# Sanko/World-Wide-Shipping



## Dimples82 (Aug 24, 2014)

You guys are fantastic, having helped me in the past, I was wondering if you can do it again ).
Has anyone a picture of a Large OBO (about 500,000 tons) named World Guard/6ZKX, she was on charter to Sanko but was owned by World-Wide-Shipping and Liberian registry.


----------



## Andrew Price (Aug 9, 2005)

SANKO had a small fleet of 160,000 dwt OBO's, of various names, that were built in Japan.

Names included the WORLD GUARD, ELENI P, and the EASTERN SPIRIT which I sailed on until it was transferred to the SANKO Japaneses-crewed fleet in Nagasaki c. 1984.

There is a link at maritime-connector to the WORLD GUARD which includes details and a b&w photo in SANKO LINE Livery.

Regards

Andy PRICE


----------



## Dimples82 (Aug 24, 2014)

*OBO World Guard*

Andy,

Thanks for input, every bit of info helps.

Out of curiosity was Sanko's "First Venture" part of the same class ?

I also was with Sanko (as an R/O) in World Guard during 1978.

Best Regards


----------



## Andrew Price (Aug 9, 2005)

The name rings a faint bell (I was with SANKO between 1979 and 1984) mainly on tankers.

I have checked my records and there appears in the Oct. 1980 Edition of LLOYDS LIST a single record for a 1968 built, Liberian Flagged, 94,000 dwt. O/O named *FIRST VENTURE* that had just left Hamburg.

There was also a *SANKO VENTURE*, a 70,000 dwt., Crude Oil Tanker, built in 2002, that is still trading as the *DS PROMOTER*.

Regards

Andy PRICE


----------



## Dave McGouldrick (Jan 1, 2007)

Seen a few Sanko guys on theis site over the past few years: here's my Sanko ship list.

Europride
Asia Alliance - both managed by International Shipping Kristiansands
Eternal Light
Palmstar Cherry - twice
Manhattan Baron
Sanko Progress


----------



## Ian Lawson (Apr 30, 2017)

Dimples82 said:


> You guys are fantastic, having helped me in the past, I was wondering if you can do it again ).
> Has anyone a picture of a Large OBO (about 500,000 tons) named World Guard/6ZKX, she was on charter to Sanko but was owned by World-Wide-Shipping and Liberian registry.
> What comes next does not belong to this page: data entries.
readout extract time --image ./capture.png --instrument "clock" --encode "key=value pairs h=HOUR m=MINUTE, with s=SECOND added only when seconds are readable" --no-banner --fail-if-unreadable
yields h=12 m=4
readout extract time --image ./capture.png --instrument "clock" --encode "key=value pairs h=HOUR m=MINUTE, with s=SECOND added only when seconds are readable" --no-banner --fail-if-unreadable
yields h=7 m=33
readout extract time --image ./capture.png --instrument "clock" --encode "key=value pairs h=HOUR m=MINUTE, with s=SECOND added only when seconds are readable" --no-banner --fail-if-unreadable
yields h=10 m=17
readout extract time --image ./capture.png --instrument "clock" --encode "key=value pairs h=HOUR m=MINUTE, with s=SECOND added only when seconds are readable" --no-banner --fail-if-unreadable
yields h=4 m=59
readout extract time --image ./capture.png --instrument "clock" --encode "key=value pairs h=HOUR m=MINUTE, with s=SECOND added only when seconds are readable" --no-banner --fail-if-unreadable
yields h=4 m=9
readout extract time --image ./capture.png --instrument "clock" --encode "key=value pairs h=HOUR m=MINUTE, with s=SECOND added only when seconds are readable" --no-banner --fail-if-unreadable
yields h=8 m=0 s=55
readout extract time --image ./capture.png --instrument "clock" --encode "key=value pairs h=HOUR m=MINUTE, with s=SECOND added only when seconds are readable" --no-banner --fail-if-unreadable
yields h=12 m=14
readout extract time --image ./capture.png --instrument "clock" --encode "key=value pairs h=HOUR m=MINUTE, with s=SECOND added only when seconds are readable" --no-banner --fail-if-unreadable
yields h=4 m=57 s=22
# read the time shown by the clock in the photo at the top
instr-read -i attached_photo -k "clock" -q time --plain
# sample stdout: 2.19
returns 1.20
Are you sure about the DWT Dimples82. Seems a bit high. The largest VLOC I have ever come across does not even have that figure as a displacement. Even if you mean displacement the fig looks too high.


----------



## Dimples82 (Aug 24, 2014)

*OBO M/T World Guard*

Sorry, I could well be wrong (numbers an me these days . .) I remember World Guard was a big ship, but her radio/radar electronics was very sound; the Trip I was on was in ballast from Italy to Brazil, Iron Ore from Brazil to Japan, Dry-Dock, in ballast to PG the oil from PG to France (Med)


----------



## Ian Lawson (Apr 30, 2017)

No need to apologise #7 I was merely making an observation.


----------



## cueball44 (Feb 15, 2010)

This one ?


----------



## Dimples82 (Aug 24, 2014)

*Picture*

Dear cueball44
YES !!! That's the one ! 
She one thing I got right . . . she was a big girl!
Many thanks
Dimples82


----------



## Sanko Paul (May 28, 2021)

Dimples82 said:


> You guys are fantastic, having helped me in the past, I was wondering if you can do it again ).
> Has anyone a picture of a Large OBO (about 500,000 tons) named World Guard/6ZKX, she was on charter to Sanko but was owned by World-Wide-Shipping and Liberian registry.


----------



## Sanko Paul (May 28, 2021)




----------



## Sanko Paul (May 28, 2021)

Sanko Paul said:


> View attachment 687408


I served on the “World Guard” as a young second engineer in 1974-1975, photos are from dockyard in Sasebo, Japan.


----------



## Dimples82 (Aug 24, 2014)

Sanko Paul said:


> View attachment 687408





Sanko Paul said:


> View attachment 687409
> 
> 
> I served on the “World Guard” as a young second engineer in 1974-1975, photos are from dockyard in Sasebo, Japan.





Sanko Paul said:


> View attachment 687409
> 
> 
> I served on the “World Guard” as a young second engineer in 1974-1975, photos are from dockyard in Sasebo, Japan.


Paul, Hi,
Lots of thanks for your pics, just the job :0)))) , I also did a drydock with her at the Hitachi-Zozen yard, Innoshima.. This dockyard I found out subsequently was a PoW camp containing Brits, as well as other nationals. 
See: British POW leaves diary that describes air raid on local island 
Best regards,
Charles Marshall


----------



## Sanko Paul (May 28, 2021)

Dimples82 said:


> Paul, Hi,
> Lots of thanks for your pics, just the job :0)))) , I also did a drydock with her at the Hitachi-Zozen yard, Innoshima.. This dockyard I found out subsequently was a PoW camp containing Brits, as well as other nationals.
> See: British POW leaves diary that describes air raid on local island
> Best regards,
> Charles Marshall


Hi again
I have more photos from my time on the “World Guard” mostly of shipmates at the time, but also a few of the ship, let me know if you are interested. 
I have been several times at the Innoshima yards, but did not know of the POW story. 
Very interesting. 
best regards Paul Møller
Chief Engineer, retired


----------



## Dimples82 (Aug 24, 2014)

Sanko Paul said:


> Hi again
> I have more photos from my time on the “World Guard” mostly of shipmates at the time, but also a few of the ship, let me know if you are interested.
> I have been several times at the Innoshima yards, but did not know of the POW story.
> Very interesting.
> ...


Paul Hi,
Thanks for getting back to me. 
Your offer is very kind, apart from those sent, I only have B&W pics of the ship from the air. If you want any of those can help.
Best Regards
Charles Marshall RE/O (Retd)


----------